See demo directory for a more feasible example.

A minimal React example for using Recorder with your own UI can be found here.

See also non React demo and Recording mp3 audio in HTML5 using vmsg article.

Development

  1. Install Emscripten SDK.
  2. Install latest LLVM, Clang and LLD with WebAssembly backend, fix LLVM_ROOT variable of Emscripten config.
  3. Make sure you have a standard GNU development environment.
  4. Activate emsdk environment.
  5. git clone --recurse-submodules https://github.com/Kagami/vmsg.git && cd vmsg
    make clean all
    npm install
    npm start
    

These instructions are very basic because there're a lot of systems with different conventions. Docker image would probably be provided to fix it.

Technical details for nerds

vmsg uses LAME encoder underneath compiled with Emscripten to WebAssembly module. LAME build is optimized for size, weights only little more than 70kb gzipped and can be super-efficiently fetched and parsed by browser. It's like a small image.

Access to microphone is implemented with Web Audio API, data samples sent to Web Worker which is responsibe for loading WebAssembly module and calling LAME API.

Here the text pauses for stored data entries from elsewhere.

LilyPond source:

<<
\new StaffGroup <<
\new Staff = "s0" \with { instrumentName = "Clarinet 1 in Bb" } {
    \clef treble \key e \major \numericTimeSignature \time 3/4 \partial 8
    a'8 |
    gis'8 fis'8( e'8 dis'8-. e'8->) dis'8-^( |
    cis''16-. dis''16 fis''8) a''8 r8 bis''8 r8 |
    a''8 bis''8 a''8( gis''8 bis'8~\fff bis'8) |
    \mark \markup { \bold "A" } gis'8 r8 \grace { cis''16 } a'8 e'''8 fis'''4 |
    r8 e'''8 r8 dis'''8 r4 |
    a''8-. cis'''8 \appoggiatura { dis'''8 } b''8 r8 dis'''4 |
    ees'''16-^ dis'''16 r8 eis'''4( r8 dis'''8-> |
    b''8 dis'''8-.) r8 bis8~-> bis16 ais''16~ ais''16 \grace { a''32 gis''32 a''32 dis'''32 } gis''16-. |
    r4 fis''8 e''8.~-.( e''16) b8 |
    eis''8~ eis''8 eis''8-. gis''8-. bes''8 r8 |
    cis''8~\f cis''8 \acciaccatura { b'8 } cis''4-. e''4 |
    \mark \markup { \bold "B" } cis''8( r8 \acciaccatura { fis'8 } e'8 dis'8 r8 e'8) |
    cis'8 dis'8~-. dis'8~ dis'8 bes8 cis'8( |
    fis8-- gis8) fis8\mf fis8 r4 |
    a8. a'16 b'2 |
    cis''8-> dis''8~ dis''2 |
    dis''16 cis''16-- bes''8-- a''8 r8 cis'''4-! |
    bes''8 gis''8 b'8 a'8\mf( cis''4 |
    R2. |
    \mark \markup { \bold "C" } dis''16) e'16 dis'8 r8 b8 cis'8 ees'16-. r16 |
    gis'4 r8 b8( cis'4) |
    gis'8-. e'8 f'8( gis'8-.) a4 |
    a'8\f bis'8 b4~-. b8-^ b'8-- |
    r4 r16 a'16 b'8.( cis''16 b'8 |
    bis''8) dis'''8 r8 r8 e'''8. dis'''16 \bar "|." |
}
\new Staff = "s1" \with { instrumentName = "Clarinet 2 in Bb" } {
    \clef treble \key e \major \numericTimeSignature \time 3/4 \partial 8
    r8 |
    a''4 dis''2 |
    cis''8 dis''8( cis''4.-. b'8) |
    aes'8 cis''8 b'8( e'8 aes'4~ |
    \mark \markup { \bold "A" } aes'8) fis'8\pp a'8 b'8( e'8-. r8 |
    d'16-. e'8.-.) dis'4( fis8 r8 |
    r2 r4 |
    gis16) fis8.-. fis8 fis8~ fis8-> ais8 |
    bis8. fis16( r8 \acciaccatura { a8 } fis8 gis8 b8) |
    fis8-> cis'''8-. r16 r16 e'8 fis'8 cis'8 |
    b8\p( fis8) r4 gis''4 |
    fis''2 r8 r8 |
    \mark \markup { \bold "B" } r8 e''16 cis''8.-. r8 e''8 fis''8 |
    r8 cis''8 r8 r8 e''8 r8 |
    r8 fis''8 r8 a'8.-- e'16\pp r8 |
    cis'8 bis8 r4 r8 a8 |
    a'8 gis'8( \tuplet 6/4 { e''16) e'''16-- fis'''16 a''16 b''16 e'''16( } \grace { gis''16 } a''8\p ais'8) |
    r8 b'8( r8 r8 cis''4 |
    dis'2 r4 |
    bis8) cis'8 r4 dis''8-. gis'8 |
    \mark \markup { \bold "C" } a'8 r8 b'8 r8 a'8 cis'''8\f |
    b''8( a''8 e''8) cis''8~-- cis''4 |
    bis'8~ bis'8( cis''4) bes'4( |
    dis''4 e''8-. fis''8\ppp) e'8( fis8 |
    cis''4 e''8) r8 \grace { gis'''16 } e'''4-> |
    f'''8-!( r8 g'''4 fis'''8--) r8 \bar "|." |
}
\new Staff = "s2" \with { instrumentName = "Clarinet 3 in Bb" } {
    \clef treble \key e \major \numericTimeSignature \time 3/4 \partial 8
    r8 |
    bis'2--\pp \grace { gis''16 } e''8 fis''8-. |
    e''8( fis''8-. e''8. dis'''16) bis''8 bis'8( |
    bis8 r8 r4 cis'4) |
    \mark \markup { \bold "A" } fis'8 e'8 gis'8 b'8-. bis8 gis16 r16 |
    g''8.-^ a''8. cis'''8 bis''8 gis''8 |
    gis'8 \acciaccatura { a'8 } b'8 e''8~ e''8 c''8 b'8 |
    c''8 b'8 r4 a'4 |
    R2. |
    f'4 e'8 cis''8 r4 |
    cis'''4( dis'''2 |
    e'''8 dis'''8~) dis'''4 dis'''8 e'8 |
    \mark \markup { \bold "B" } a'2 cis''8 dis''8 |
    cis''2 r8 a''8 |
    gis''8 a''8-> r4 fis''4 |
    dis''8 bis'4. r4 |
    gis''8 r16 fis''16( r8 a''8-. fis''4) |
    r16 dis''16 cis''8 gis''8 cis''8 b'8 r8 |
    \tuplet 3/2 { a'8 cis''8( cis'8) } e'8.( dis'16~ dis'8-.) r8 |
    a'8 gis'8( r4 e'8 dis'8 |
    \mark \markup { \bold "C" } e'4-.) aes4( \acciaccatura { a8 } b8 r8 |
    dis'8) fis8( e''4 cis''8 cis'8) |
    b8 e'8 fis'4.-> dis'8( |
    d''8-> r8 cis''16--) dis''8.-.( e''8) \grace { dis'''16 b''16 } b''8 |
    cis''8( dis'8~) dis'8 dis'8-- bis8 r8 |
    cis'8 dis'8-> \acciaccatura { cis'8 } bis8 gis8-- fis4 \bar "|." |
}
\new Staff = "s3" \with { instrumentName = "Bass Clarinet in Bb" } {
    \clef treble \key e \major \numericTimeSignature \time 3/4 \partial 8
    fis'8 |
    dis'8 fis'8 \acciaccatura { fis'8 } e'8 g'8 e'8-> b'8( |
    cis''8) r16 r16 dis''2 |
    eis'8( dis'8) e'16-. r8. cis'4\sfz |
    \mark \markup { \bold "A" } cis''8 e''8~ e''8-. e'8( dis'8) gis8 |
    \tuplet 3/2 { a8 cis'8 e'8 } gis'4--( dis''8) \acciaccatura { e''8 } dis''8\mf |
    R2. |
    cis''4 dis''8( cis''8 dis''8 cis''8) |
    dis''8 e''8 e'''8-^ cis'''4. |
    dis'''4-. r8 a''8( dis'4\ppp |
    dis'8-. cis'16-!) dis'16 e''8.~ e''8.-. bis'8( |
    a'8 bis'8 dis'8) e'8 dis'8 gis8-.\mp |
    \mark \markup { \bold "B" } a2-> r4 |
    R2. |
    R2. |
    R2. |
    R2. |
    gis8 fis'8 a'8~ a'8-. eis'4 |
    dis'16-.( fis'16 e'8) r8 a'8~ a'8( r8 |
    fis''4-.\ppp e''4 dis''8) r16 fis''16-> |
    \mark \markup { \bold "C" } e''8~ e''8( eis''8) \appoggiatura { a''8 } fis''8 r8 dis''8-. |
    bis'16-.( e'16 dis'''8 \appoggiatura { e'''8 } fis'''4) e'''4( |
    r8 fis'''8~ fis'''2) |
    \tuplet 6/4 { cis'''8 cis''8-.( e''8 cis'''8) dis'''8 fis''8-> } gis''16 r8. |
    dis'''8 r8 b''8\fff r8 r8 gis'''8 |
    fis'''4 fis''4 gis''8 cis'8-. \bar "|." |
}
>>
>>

Module is produced with modern LLVM WASM backend and LLD linker which should become standard soon, also vmsg has own tiny WASM runtime instead of Emscripten's to decrease overall size and simplify architecture. Worker code is included in the main JS module so end-user has to care only about 3 files: vmsg.js, vmsg.css and vmsg.wasm. CSS can be inlined too but IMO that would be ugly.

In order to support browsers without WebAssembly, WebAssembly polyfill is being used. It translates binary module into semantically-equivalent JavaScript on the fly (almost asm.js compatible but doesn't fully validate yet) so we don't need separate asm.js build and can use standard WebAssembly API. It's not as effecient but for audio encoding should be enough.

See also: Creating WebAssembly-powered library for modern web article.

Why not MediaRecorder?

MediaStream Recording API is great but:

But you can use e.g. ogv.js polyfill!

License

vmsg is licensed under CC0.
LAME is licensed under LGPL.
MP3 patents seems to have expired since April 23, 2017.